WHAT NEEDS TO BE DONE. Copy the entries below word for word, from their first line down to and including the line with "common name: Japanese burrowing cricket".

DATA PROVIDED.
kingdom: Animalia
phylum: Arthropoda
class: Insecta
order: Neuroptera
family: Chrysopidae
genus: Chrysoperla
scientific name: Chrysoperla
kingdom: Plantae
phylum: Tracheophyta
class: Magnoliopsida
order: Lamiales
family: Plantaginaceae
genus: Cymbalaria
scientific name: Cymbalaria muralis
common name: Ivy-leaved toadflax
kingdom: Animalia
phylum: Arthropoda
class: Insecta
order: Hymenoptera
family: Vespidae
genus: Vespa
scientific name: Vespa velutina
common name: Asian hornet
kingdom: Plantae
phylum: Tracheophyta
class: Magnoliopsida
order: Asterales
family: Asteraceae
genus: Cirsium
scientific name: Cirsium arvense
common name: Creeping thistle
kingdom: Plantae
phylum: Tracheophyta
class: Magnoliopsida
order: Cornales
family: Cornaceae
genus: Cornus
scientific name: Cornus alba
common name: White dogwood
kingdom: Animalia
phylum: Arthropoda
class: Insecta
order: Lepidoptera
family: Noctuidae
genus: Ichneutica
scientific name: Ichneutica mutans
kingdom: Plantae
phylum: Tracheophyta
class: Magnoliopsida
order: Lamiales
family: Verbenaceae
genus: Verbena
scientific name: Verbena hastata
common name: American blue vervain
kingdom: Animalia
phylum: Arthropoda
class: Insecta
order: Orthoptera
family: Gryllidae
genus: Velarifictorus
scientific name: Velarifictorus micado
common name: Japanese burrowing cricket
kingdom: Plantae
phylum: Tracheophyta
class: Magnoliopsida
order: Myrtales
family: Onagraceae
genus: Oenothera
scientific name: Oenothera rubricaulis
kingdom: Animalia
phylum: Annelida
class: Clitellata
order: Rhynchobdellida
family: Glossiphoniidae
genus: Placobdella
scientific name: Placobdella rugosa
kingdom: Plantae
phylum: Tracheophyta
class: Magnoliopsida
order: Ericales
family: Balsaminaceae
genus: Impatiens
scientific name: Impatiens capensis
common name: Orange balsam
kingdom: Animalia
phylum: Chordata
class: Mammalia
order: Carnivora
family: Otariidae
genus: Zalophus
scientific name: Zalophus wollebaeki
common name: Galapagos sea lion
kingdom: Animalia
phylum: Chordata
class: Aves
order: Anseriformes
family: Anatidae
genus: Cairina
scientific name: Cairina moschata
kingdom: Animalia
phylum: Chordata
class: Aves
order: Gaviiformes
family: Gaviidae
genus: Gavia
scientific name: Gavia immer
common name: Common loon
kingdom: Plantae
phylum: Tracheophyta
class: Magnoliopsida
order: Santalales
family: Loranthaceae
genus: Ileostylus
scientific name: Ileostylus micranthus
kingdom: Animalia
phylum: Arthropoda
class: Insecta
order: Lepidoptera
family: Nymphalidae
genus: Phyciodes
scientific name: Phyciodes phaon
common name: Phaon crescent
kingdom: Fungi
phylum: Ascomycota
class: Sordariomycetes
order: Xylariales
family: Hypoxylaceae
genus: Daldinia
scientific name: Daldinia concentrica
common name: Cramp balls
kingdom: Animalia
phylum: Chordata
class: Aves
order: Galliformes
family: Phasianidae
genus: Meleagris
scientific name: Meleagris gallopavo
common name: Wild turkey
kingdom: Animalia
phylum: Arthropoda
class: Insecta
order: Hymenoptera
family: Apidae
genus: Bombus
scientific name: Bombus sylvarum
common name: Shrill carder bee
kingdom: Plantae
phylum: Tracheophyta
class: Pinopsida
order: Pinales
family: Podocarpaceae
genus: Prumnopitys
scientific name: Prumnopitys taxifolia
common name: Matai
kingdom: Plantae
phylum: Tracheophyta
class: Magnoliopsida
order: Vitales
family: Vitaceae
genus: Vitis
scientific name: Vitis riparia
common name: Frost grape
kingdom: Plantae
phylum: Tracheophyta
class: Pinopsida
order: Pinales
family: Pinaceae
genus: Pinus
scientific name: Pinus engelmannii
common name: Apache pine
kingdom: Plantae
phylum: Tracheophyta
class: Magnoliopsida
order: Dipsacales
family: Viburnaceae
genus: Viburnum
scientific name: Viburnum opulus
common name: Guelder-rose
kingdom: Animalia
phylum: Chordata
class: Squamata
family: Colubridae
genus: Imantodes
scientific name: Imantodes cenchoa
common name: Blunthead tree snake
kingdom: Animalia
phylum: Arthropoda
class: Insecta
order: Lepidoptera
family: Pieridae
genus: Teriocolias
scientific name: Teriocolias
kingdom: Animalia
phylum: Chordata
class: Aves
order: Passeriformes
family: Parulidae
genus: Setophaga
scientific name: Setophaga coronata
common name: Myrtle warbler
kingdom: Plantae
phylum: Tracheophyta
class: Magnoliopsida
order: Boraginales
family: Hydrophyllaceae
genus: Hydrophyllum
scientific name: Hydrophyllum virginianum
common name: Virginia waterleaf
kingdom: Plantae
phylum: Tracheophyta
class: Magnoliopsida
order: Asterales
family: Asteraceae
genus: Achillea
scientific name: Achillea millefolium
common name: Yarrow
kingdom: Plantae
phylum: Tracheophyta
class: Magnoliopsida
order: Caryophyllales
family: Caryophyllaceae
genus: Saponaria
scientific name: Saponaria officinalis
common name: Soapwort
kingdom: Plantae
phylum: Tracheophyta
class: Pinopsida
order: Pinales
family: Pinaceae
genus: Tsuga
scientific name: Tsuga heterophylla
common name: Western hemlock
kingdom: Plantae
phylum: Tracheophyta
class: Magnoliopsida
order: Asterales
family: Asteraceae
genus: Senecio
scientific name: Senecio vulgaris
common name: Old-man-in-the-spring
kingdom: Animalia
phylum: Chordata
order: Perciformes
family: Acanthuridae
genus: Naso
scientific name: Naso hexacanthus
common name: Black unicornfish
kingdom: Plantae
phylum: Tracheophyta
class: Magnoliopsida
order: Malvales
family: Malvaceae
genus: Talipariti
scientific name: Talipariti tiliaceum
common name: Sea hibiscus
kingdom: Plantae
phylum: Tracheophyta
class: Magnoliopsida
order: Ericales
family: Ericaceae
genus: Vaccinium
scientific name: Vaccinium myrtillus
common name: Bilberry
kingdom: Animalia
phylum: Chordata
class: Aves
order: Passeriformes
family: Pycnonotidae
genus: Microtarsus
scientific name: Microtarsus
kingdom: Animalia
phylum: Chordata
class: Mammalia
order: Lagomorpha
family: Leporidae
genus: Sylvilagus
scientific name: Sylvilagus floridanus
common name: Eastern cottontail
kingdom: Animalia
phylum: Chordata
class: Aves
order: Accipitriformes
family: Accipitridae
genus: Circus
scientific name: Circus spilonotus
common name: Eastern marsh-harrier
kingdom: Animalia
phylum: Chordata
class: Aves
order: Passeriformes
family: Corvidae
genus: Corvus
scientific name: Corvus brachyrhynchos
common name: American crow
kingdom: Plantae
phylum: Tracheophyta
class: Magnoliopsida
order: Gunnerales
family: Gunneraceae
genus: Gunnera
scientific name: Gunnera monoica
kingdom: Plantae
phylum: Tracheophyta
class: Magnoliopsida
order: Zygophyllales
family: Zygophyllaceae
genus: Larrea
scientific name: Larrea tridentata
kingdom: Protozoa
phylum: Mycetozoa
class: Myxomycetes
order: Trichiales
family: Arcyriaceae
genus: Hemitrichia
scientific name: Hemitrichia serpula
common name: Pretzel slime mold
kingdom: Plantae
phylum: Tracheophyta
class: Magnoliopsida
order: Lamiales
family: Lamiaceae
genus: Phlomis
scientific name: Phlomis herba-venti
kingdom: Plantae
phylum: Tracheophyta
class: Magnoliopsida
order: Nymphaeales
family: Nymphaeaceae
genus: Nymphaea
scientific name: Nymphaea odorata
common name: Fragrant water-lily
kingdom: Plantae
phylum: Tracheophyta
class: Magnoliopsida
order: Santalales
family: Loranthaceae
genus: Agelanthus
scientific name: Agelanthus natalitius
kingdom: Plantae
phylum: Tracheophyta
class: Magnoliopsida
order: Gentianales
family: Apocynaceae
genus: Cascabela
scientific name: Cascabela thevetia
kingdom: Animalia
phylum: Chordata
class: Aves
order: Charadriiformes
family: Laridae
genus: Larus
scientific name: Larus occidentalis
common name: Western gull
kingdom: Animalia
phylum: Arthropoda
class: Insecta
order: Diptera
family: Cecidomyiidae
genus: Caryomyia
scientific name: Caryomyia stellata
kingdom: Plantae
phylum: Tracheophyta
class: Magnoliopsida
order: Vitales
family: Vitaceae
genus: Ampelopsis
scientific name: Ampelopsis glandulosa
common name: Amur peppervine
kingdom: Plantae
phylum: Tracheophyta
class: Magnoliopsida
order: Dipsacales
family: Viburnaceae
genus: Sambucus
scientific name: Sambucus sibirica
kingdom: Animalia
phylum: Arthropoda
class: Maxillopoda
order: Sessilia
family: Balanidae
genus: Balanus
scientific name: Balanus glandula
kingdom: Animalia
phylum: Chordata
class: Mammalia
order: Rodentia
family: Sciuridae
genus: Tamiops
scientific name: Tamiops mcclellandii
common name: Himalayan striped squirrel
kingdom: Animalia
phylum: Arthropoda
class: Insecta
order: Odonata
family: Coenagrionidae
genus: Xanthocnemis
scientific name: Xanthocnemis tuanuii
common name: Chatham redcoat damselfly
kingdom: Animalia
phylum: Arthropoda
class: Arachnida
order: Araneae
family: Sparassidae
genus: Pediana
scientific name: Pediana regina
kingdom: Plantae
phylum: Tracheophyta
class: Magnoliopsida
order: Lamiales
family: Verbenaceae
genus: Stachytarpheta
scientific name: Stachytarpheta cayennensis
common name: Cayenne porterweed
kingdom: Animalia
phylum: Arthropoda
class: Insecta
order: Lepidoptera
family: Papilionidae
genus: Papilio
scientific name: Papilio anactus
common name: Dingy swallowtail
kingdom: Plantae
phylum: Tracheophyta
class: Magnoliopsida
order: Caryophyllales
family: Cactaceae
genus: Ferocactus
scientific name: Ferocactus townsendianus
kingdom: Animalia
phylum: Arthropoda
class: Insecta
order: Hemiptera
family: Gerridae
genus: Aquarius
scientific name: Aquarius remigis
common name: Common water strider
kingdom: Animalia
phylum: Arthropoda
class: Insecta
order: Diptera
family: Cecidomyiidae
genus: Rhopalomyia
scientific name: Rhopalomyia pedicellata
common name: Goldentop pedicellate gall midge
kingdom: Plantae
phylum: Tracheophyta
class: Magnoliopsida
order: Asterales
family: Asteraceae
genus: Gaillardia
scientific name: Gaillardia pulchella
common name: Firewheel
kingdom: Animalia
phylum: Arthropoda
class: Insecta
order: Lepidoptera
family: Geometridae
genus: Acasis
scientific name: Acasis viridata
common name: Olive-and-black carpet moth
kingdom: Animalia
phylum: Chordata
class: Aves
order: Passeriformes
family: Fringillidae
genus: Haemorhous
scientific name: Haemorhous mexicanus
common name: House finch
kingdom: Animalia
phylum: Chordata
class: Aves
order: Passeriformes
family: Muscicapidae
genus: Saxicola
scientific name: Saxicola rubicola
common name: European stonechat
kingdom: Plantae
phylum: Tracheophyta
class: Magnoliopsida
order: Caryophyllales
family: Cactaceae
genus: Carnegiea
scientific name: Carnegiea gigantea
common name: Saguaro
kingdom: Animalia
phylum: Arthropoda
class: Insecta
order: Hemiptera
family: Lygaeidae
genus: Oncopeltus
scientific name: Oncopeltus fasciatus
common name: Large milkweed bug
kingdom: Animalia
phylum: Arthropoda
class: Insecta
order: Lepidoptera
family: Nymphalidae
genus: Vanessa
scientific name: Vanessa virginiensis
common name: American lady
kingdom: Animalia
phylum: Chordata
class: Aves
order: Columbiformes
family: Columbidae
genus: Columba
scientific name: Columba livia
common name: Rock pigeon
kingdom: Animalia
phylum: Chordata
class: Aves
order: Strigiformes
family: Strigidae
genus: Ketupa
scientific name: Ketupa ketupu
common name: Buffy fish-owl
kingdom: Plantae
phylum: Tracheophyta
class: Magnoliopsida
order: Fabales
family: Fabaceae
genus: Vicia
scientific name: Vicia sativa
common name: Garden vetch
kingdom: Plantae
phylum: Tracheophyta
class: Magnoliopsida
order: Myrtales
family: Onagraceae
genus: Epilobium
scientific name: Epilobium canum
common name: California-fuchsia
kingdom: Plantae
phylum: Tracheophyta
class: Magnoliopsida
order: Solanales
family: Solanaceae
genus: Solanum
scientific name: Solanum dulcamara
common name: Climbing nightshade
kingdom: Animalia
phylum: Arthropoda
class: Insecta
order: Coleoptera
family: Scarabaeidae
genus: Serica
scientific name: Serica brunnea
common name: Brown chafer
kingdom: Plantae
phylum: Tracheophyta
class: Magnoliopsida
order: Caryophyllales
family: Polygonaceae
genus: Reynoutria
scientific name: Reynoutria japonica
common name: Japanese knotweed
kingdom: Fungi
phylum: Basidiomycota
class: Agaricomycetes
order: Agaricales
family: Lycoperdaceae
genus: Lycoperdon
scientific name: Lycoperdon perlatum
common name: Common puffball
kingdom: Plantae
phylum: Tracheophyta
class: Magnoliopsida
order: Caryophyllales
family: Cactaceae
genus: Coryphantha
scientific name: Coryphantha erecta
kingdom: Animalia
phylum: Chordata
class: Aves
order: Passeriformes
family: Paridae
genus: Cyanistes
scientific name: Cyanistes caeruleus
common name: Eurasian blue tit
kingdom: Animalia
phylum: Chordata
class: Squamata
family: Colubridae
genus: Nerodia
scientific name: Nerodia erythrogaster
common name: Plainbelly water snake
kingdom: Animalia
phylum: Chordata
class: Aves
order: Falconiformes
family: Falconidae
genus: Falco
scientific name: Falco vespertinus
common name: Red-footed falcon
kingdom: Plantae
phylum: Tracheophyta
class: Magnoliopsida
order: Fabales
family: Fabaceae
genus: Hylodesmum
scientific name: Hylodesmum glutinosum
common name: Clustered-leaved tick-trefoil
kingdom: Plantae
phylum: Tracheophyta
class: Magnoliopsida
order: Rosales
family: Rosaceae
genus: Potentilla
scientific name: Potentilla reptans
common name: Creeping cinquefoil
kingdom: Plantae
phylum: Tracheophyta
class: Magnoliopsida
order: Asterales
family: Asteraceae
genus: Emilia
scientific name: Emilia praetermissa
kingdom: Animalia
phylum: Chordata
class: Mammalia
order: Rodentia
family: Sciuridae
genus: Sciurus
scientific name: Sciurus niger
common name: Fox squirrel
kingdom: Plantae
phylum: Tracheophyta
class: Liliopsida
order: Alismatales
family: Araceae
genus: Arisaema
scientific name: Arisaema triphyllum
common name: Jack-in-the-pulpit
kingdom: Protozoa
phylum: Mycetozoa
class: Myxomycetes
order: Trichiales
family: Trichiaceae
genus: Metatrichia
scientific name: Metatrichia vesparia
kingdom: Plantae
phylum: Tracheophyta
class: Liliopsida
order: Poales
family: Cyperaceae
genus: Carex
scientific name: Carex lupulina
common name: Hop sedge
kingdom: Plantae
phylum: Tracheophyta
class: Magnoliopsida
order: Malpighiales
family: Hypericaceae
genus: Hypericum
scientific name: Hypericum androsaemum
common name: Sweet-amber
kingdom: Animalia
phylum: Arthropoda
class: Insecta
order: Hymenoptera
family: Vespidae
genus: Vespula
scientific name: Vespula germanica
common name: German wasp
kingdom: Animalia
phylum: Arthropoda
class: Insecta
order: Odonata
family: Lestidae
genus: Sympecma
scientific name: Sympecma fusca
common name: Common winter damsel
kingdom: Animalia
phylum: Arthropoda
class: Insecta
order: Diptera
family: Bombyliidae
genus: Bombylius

EXERCISE RESULT.
kingdom: Animalia
phylum: Arthropoda
class: Insecta
order: Neuroptera
family: Chrysopidae
genus: Chrysoperla
scientific name: Chrysoperla
kingdom: Plantae
phylum: Tracheophyta
class: Magnoliopsida
order: Lamiales
family: Plantaginaceae
genus: Cymbalaria
scientific name: Cymbalaria muralis
common name: Ivy-leaved toadflax
kingdom: Animalia
phylum: Arthropoda
class: Insecta
order: Hymenoptera
family: Vespidae
genus: Vespa
scientific name: Vespa velutina
common name: Asian hornet
kingdom: Plantae
phylum: Tracheophyta
class: Magnoliopsida
order: Asterales
family: Asteraceae
genus: Cirsium
scientific name: Cirsium arvense
common name: Creeping thistle
kingdom: Plantae
phylum: Tracheophyta
class: Magnoliopsida
order: Cornales
family: Cornaceae
genus: Cornus
scientific name: Cornus alba
common name: White dogwood
kingdom: Animalia
phylum: Arthropoda
class: Insecta
order: Lepidoptera
family: Noctuidae
genus: Ichneutica
scientific name: Ichneutica mutans
kingdom: Plantae
phylum: Tracheophyta
class: Magnoliopsida
order: Lamiales
family: Verbenaceae
genus: Verbena
scientific name: Verbena hastata
common name: American blue vervain
kingdom: Animalia
phylum: Arthropoda
class: Insecta
order: Orthoptera
family: Gryllidae
genus: Velarifictorus
scientific name: Velarifictorus micado
common name: Japanese burrowing cricket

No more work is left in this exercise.